Not much. “Domestic violence” commonly refers to violence between adults who are married, but “family violence” as defined in the Texas Family Code is broader and includes individuals who are:
- Related by blood or marriage
- Current and/or former spouses
- Parents of the same child
- Foster parents and children
It doesn’t matter for the above groups whether they live together or not. But the definition also includes:
- Individuals who are or were in a dating relationship
2. What are the different kinds of charges for family violence cases?

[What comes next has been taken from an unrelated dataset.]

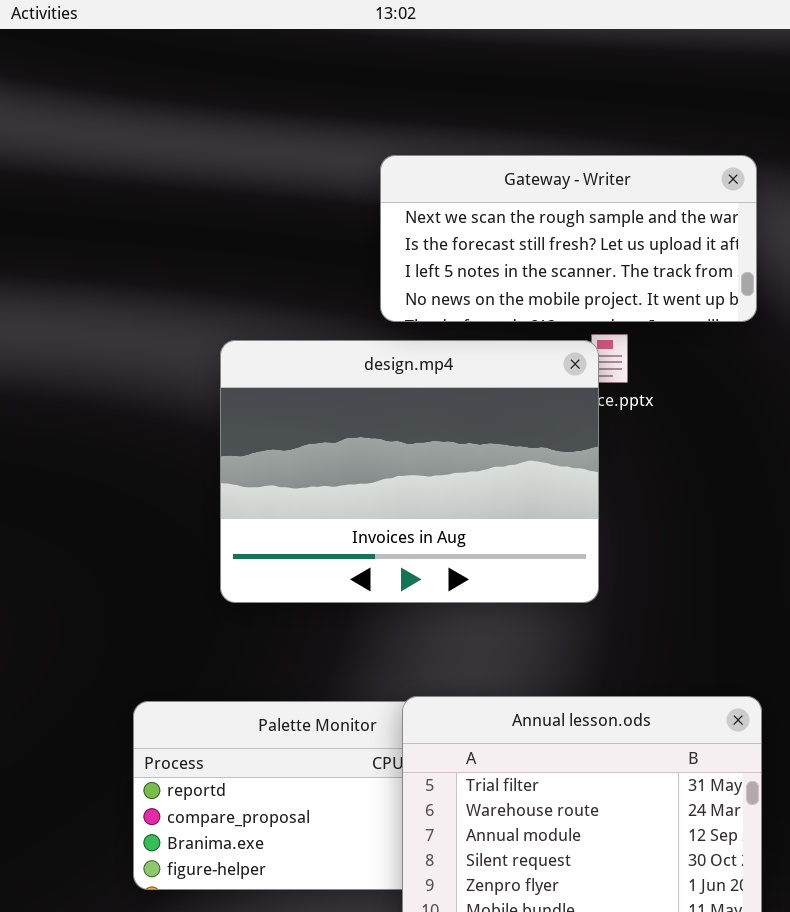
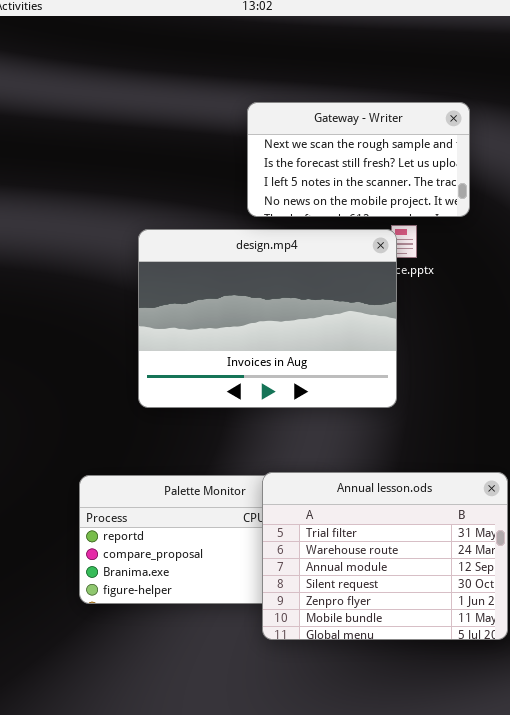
Gateway - Writer: [380,155,757,322] -> [247,102,470,217], resized

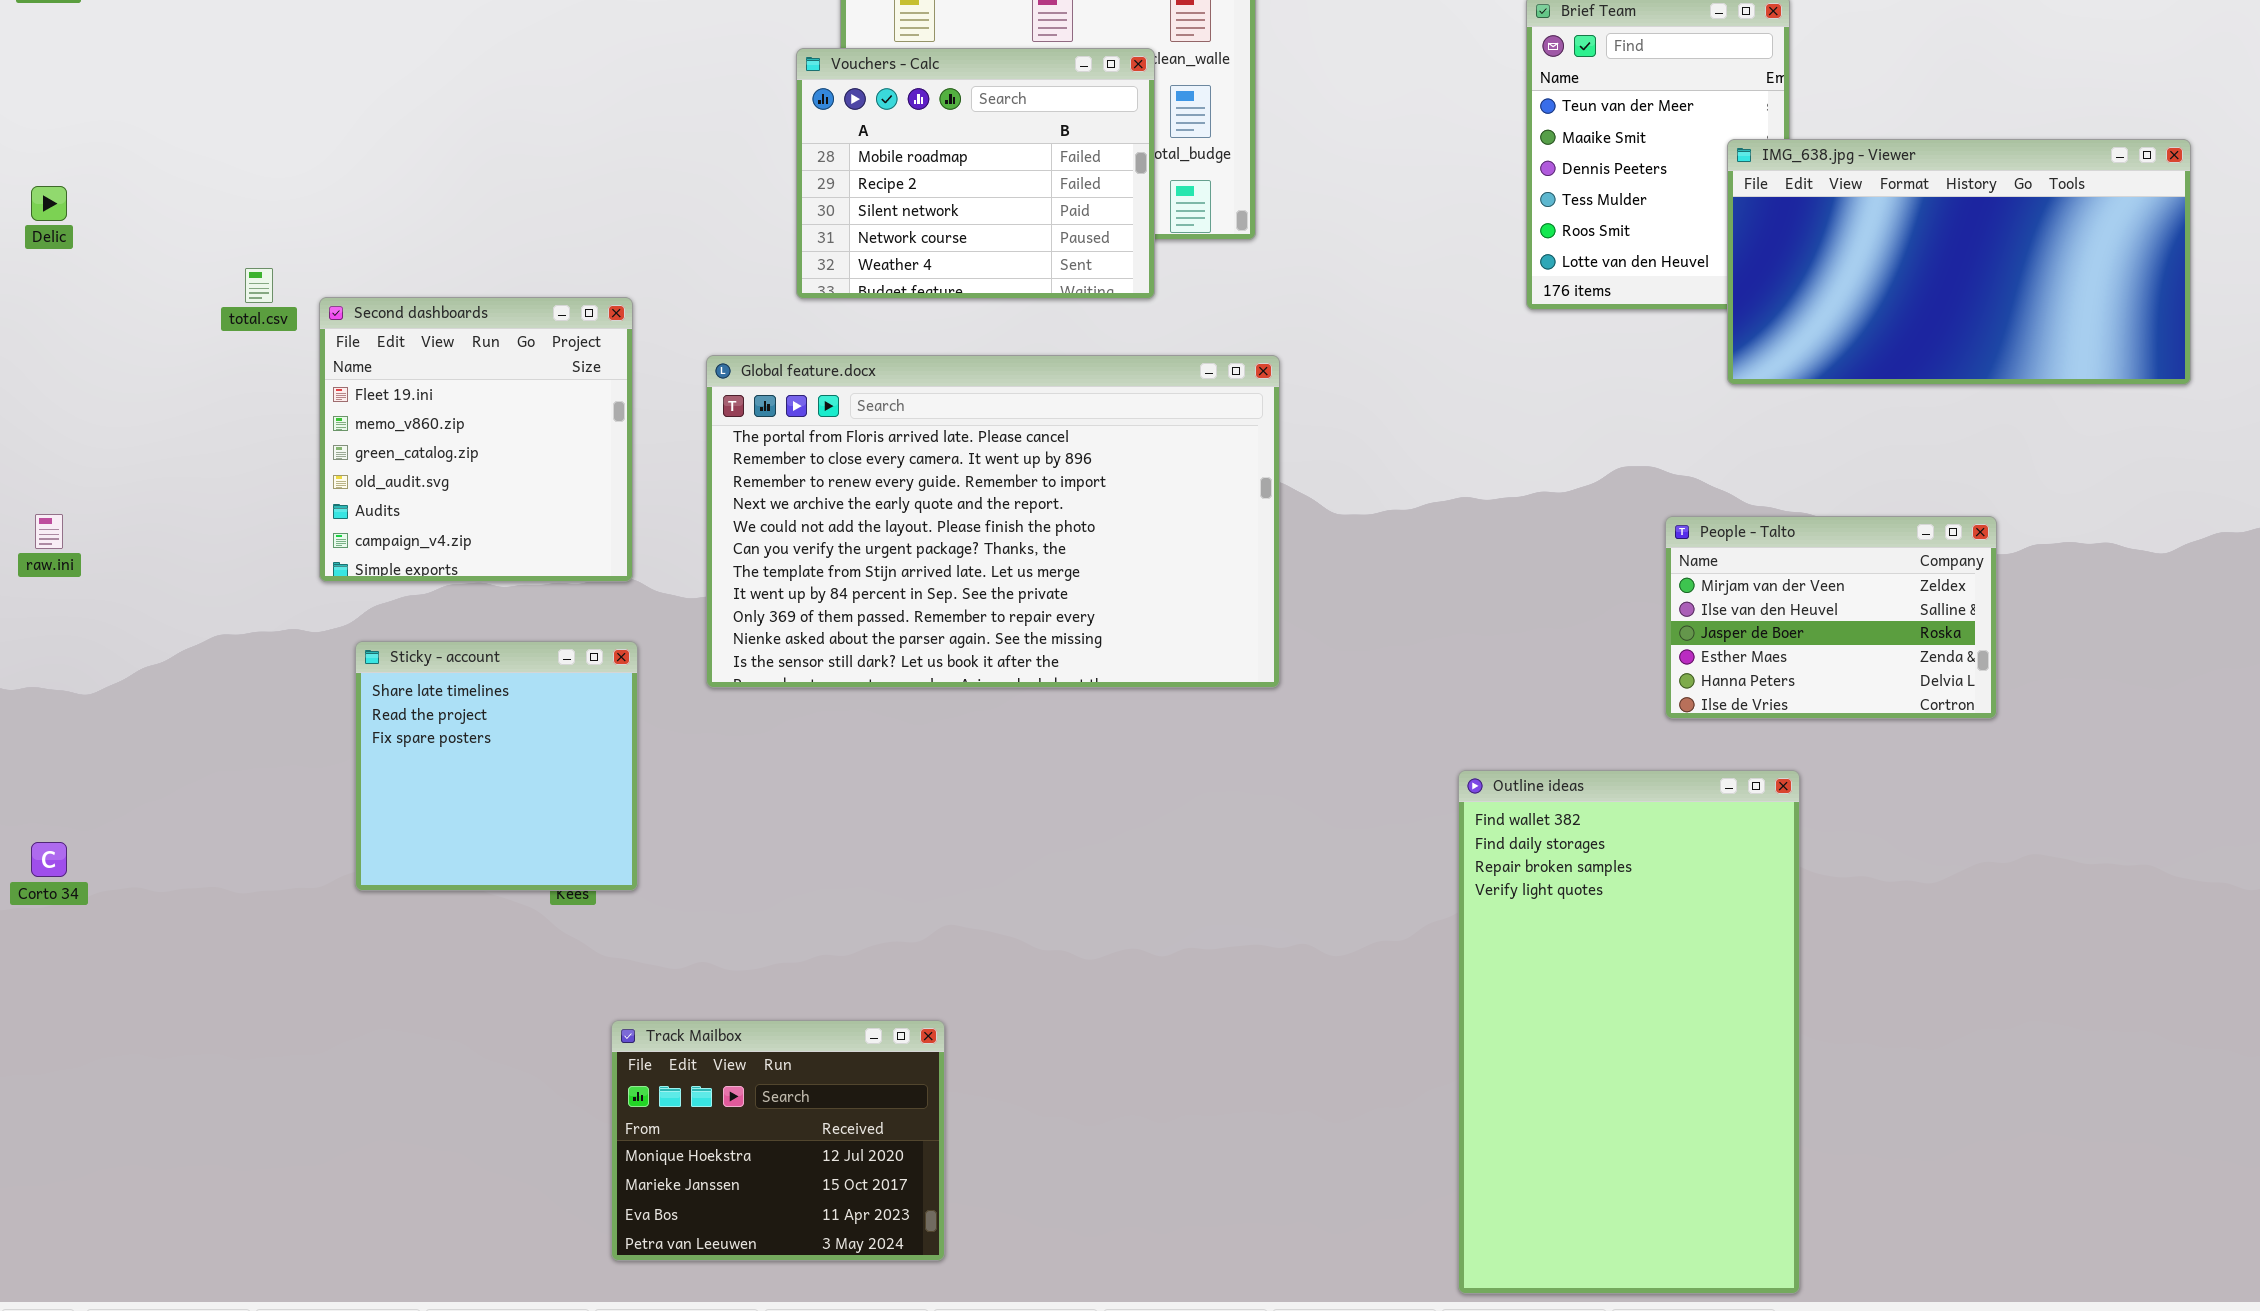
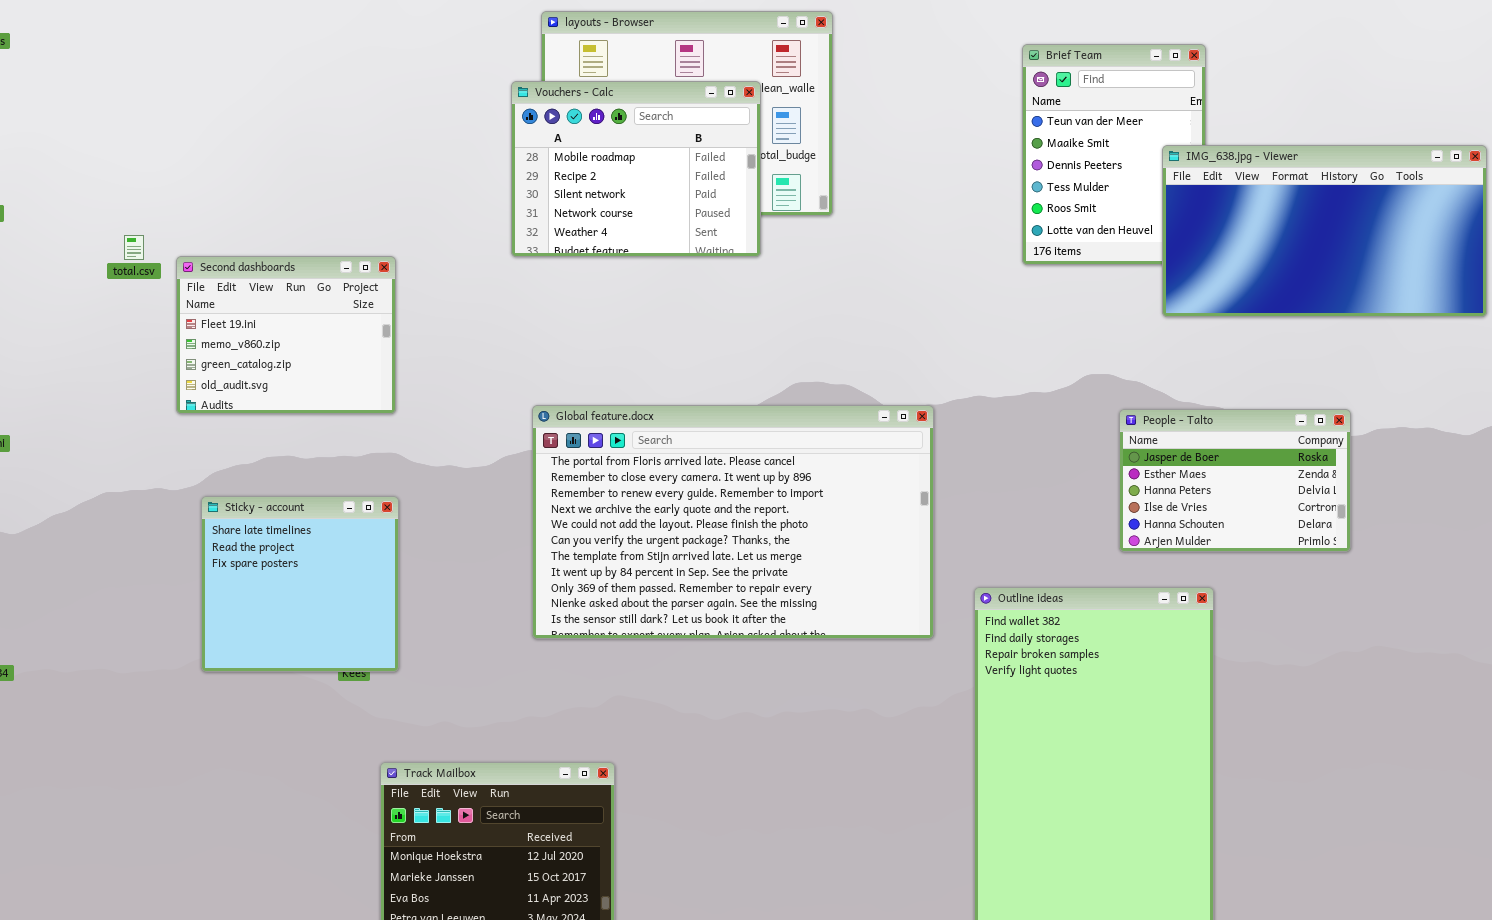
Second dashboards: [319,297,633,582] -> [176,256,396,414], resized
Global feature.docx: [706,355,1280,688] -> [532,405,934,639], moved
People - Talto: [1665,516,1997,719] -> [1119,409,1351,552], scrolled down 2 rows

Several different offenses can fall under the “family violence banner,” but the most common cases are:
- Assault (offensive touching, sometimes a reduction from a higher charge) – Class C Misdemeanor, $0 to $500 fine
- Assault Family Violence – Class A Misdemeanor, 0 to 365 days jail and/or up to $4,000 fine
- Assault Family Violence with prior FV conviction – 3rd and/or up to $10,000 fine
- Continuous Family Violence (2 or more incidents alleged in one year) – 3rd to 10 years prison and/or up to $10,000 fine
- Aggravated Assault causing Serious Bodily Injury with Deadly Weapon with Family Violence
- 1st Degree Felony, 5 to 99 years or life in prison and/or up to $10,000 fine
3. Does it matter if it was a punch or “just a push”?
Yes and no. Bodily injury means any “physical pain, illness, or any impairment of physical condition.” It can be as serious as a stab or gunshot wound, or as simple as pulling someone’s hair. The issue is “did it hurt?” or “did it cause pain?” Some felony offenses allege “serious bodily injury,” meaning “injury that creates a substantial risk of death, serious permanent disfigurement, or [extended] loss or impairment of the function of” part of the body. The more serious the injury, the higher level the offense will be charged. And if the officers aren’t sure, they will usually err on the side of charging the higher offense.
4. What if I’ve been convicted of a case with a finding of Family Violence case before?
If you’ve already been convicted once before of a case with a finding of family violence, then the second arrest will be charged as a 3rd Degree Felony. A 3rd Degree Felony is punishable by 2 to 10 years in prison and/or a fine of up to $10,000. If the State can’t prove the enhancement (the prior case), they may still prosecute the case as a lower offense, usually a Class Assault Family Violence Misdemeanor.
5. I was issued an Emergency Protective Order. What does that mean?
An EPO can be issued on request from a police officer, an alleged “victim”, a guardian, or an attorney for the State. It may require you to not commit family violence or assault, communicate in a harassing or threatening manner or go near a particular residence. An EPO can be effective for anywhere from 31 to 91 days, and it can be “replaced” upon request by a complainant with a standard Protective Order.
6. What happens if the complaining party doesn’t want to prosecute?
If the person who is alleged as the “victim” doesn’t want to prosecute, then he or she can file an Affidavit of Non-Prosecution with the District Attorney’s office. This can be done through an attorney or, sometimes, DA’s offices have their own protocol. This does not mean the case will dismissed – if the DAs feels they should go forward with the case or even if they can prove it without his or her testimony, they may still prosecute the case. But filing an ANP doesn’t hurt.
7. Can I still own a gun once if I plead guilty to Assault Family Violence?
No. If you are convicted of a Family Violence offense, like Assault Family Violence, you forfeit your rights to ever possess or transport a firearm or ammunition under federal law. If you violate the law, you will be subject to penalties under federal – not state – law.